As I grow older and more cynical with age I can see a lot of what my old Nana used to say as holding a lot of water. Of course, some of what she said was utter tosh as she came from a different world that had different standards to how things are today but her underlaying philosophy holds true. Do not trust anything you cannot verify yourself.

Tuesday 1 July 2008

KC talk to us again.

As I mentioned a while ago KC are now talking to us again. The last meeting was last night during which most of what was spoken about can be revealed but some of it cannot.

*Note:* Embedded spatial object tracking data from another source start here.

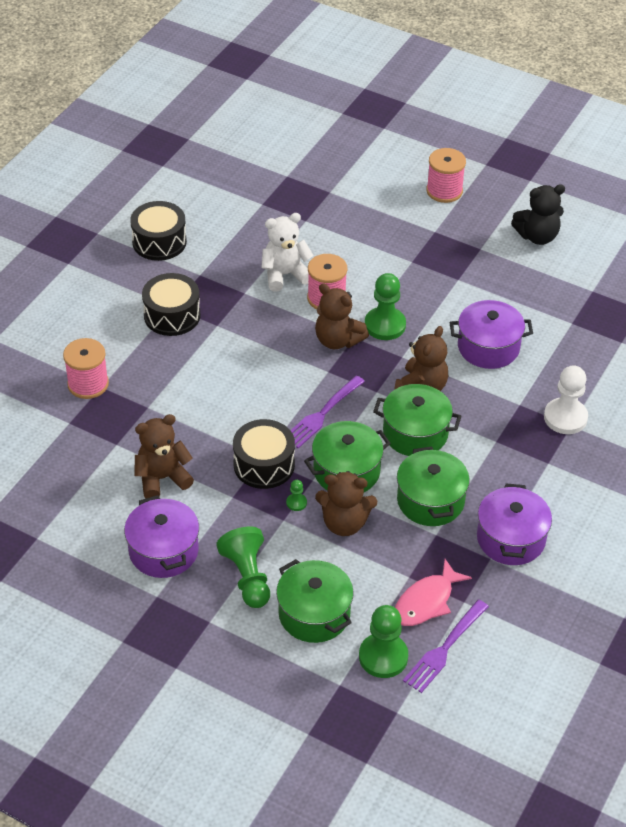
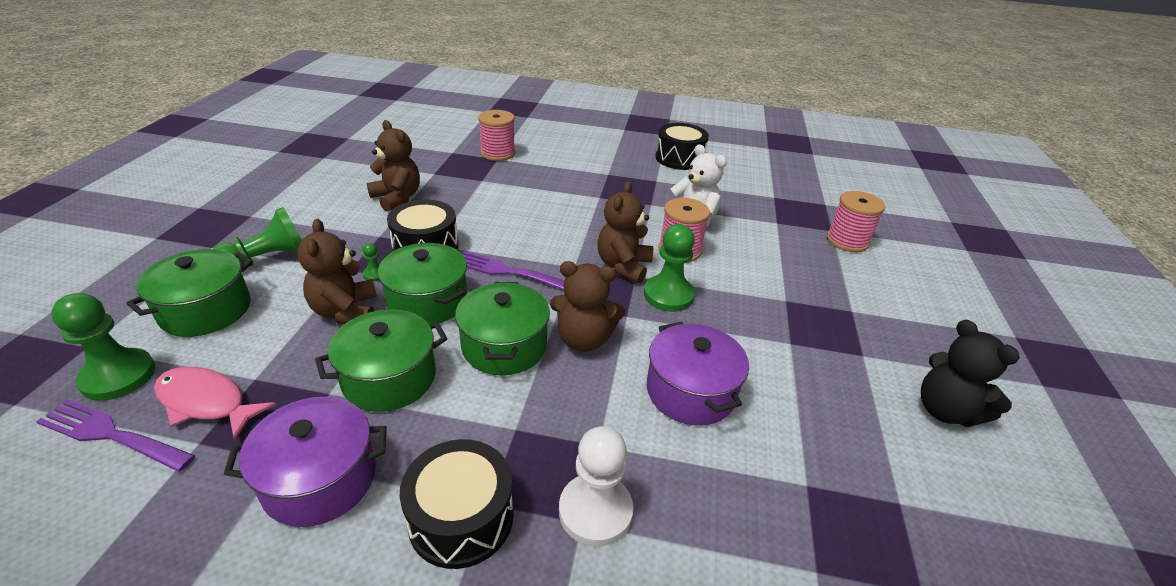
camera: 70 degrees right, 10 degrees down
purple pot [124,495,199,578] -> none
black drum [142,273,201,336] -> black drum moved to [400,439,514,569]
pink spool [426,148,466,203] -> pink spool moved to [827,191,886,252]

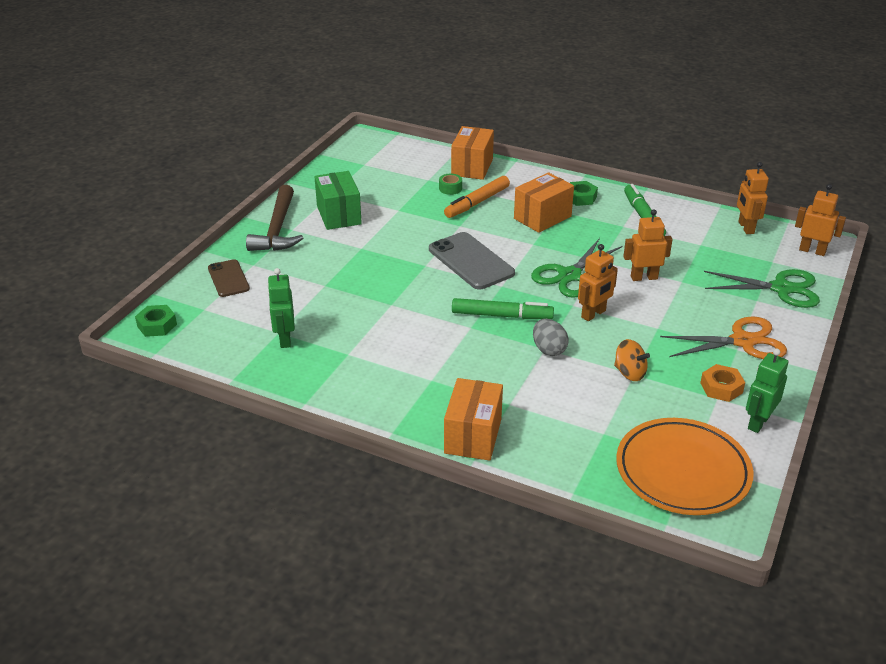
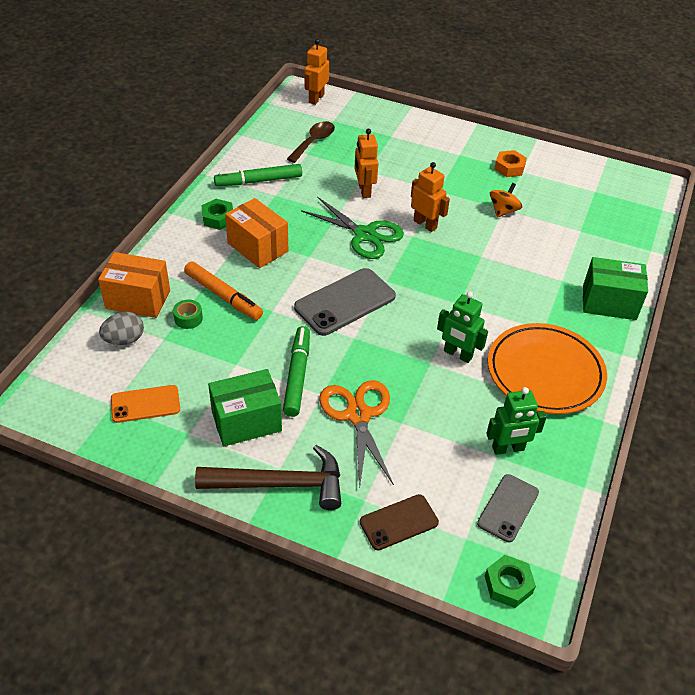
camera: 95 degrees left, 10 degrees up
orange box [444,378,503,461] -> green box [583,257,648,320]
green marker [452,298,554,319] -> green marker moved to [283,326,310,417]
grey egg [533,319,569,356] -> grey egg moved to [99,312,144,345]
orange plate [616,418,753,515] -> orange plate moved to [488,323,607,414]
orange scissors [660,316,787,359] -> orange scissors moved to [319,380,394,487]
green scissors [704,269,820,308] -> none
orange robot [737,162,769,234] -> none
green robot [746,349,788,433] -> green robot moved to [437,292,488,363]
none -> orange phone [111,385,180,423]
none -> brown spoon [287,121,335,163]
none -> grey phone [477,474,539,542]

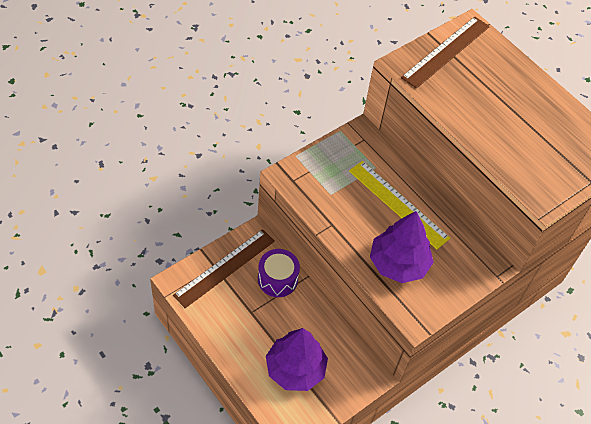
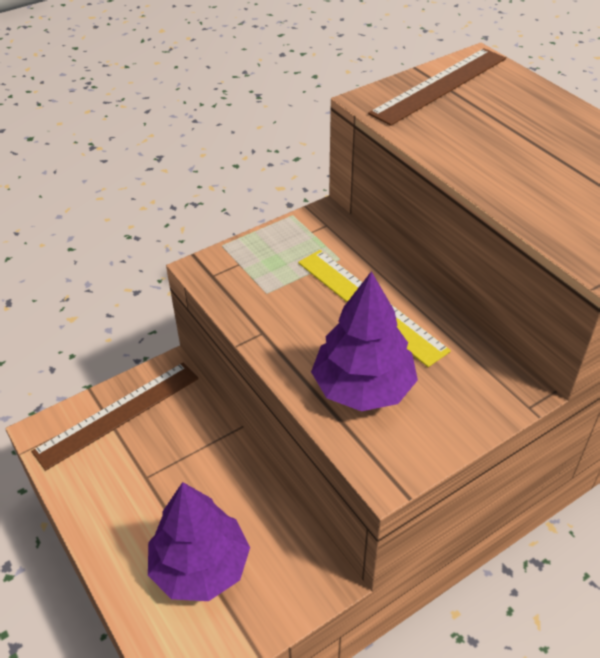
camera: 10 degrees right, 10 degrees down
purple drum [258,249,300,297] -> none

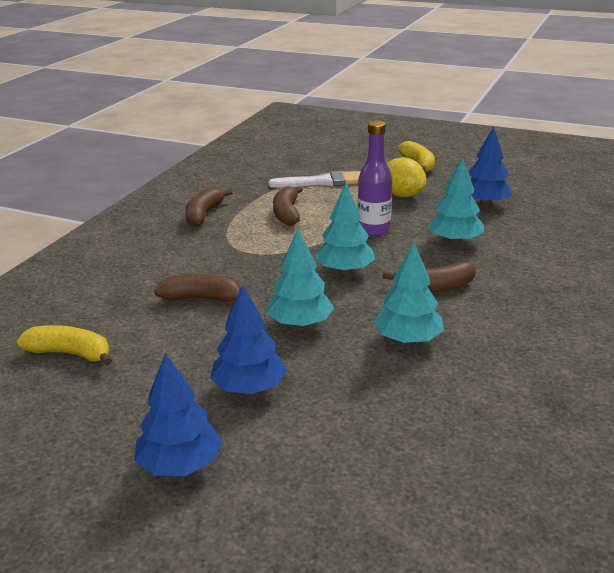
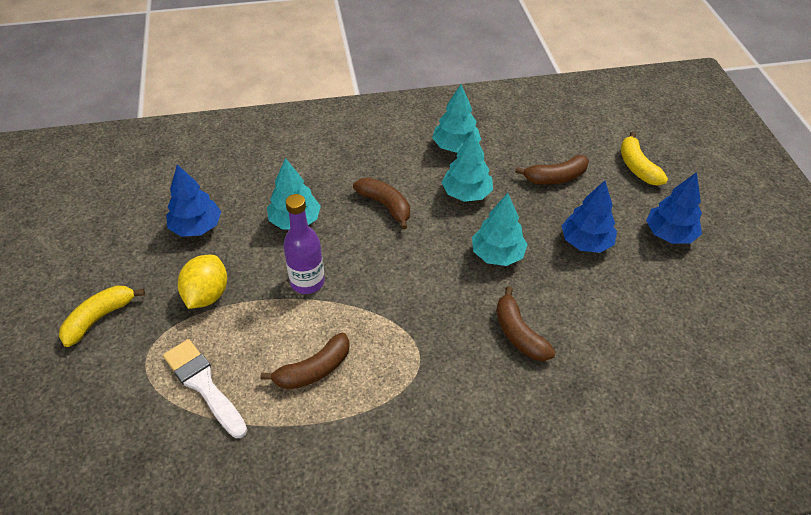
camera: 125 degrees left, 20 degrees up
yellow banana [17,325,112,366] -> yellow banana moved to [621,131,668,186]
brown banana [185,187,232,226] -> brown banana moved to [515,155,589,185]
turquoise tree [315,184,375,274] -> turquoise tree moved to [432,84,481,153]

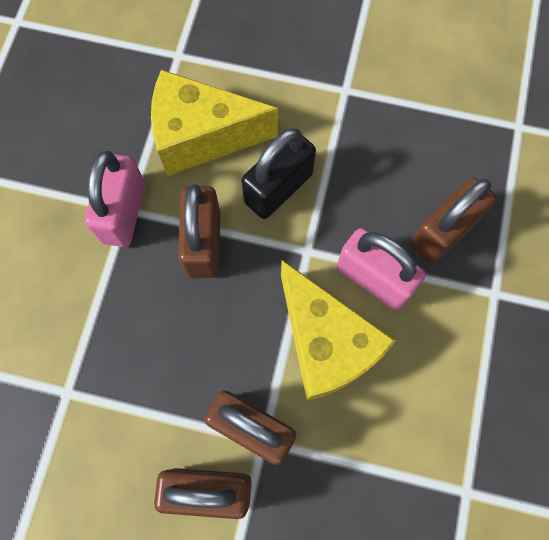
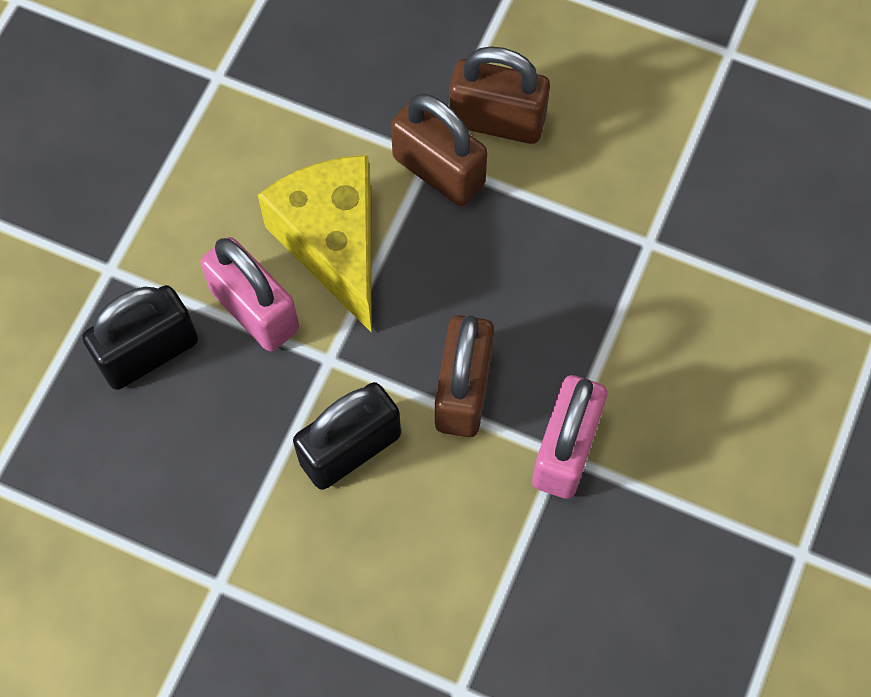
camera: 170 degrees left, 5 degrees down
yellow cheese [151,69,278,176] -> none
brown padlock [410,178,496,264] -> black padlock [82,285,198,390]

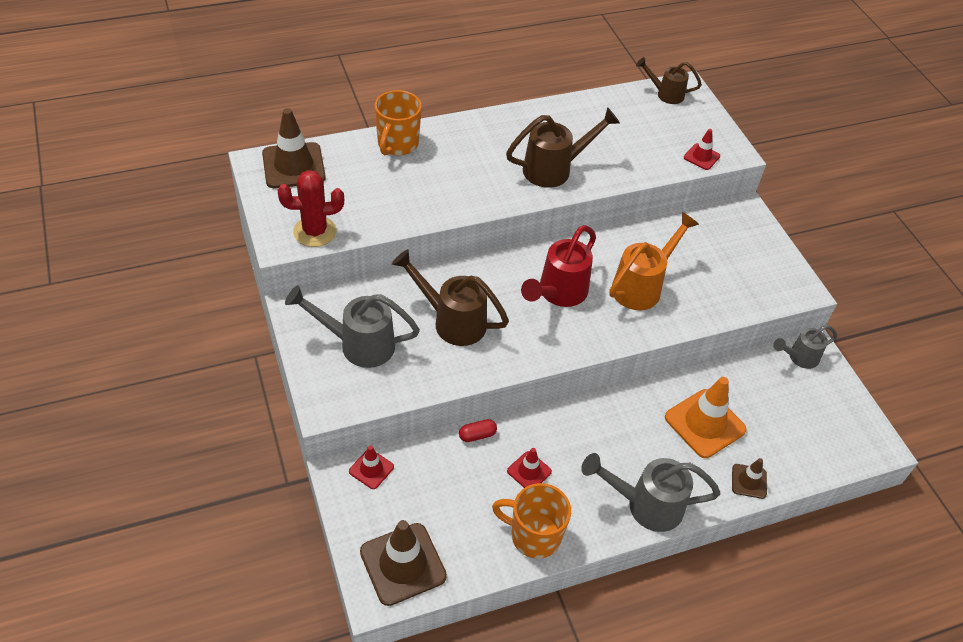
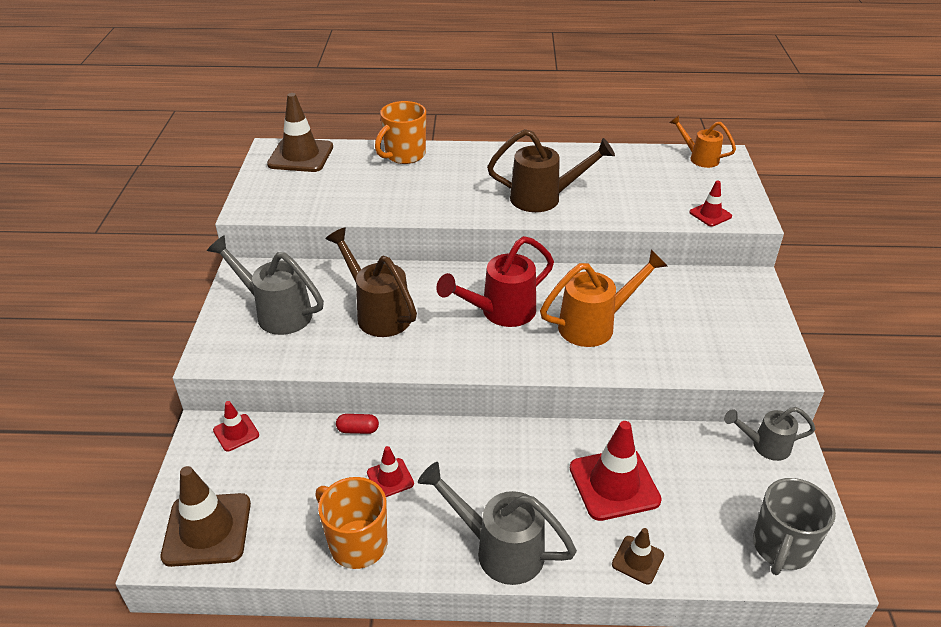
camera: 25 degrees right, 10 degrees down
red cactus [278,170,344,247] -> none
brown watering can [636,57,702,104] -> orange watering can [669,115,736,168]
orange traffic cone [665,377,747,458] -> red traffic cone [570,421,662,521]
none -> grey mug [753,478,836,575]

What annoys me most about all of this is those who claim HWWNBN (He Who Will Not Be Named) and I are somehow getting something extra out of it. That is simply not true on any level. Sure, at the meeting last night it was disclosed that my partner in crime and I were to be added to some future unnamed beta program but that could end up causing us more headaches than anything else. But there are some out there that see this as some sort of plus thing. What they don't now is that we two being added to some beta program opens the doors for other users to be added at a later date. I was going to mention this during last nights argument but in the end I felt so pissed off with the whole lot that I never bothered to mention it. Not that they would of taken any notice. They would probably have twisted my words and made it sound like I was just saying it to take the heat out. Such things happen at a boring regularity in there. Such is life I suppose.

There are times when we both think it just is not worth the effort to carry on doing these meetings. KC seem to enjoy sharing what they want to share and more importantly they are actively taking notice of us and implementing things we have brought up, for the benefit of everyone connected via Karoo, but the hassle we both get for doing it is sometimes just is not worth it.

They, KC, are listening to us. They are actively looking to sort out any issues raised via us. They are looking to improve their service offerings. They are listening and in some cases implementing things that we have brought up that will make things better for every user. None of this however seems to go down well with the closed group we belong to. No sir. A few are claiming we know nothing about what we talk about at these meetings. One even went to far as to infer that we get backhanders from KC. Sometimes I despair of the group I really do.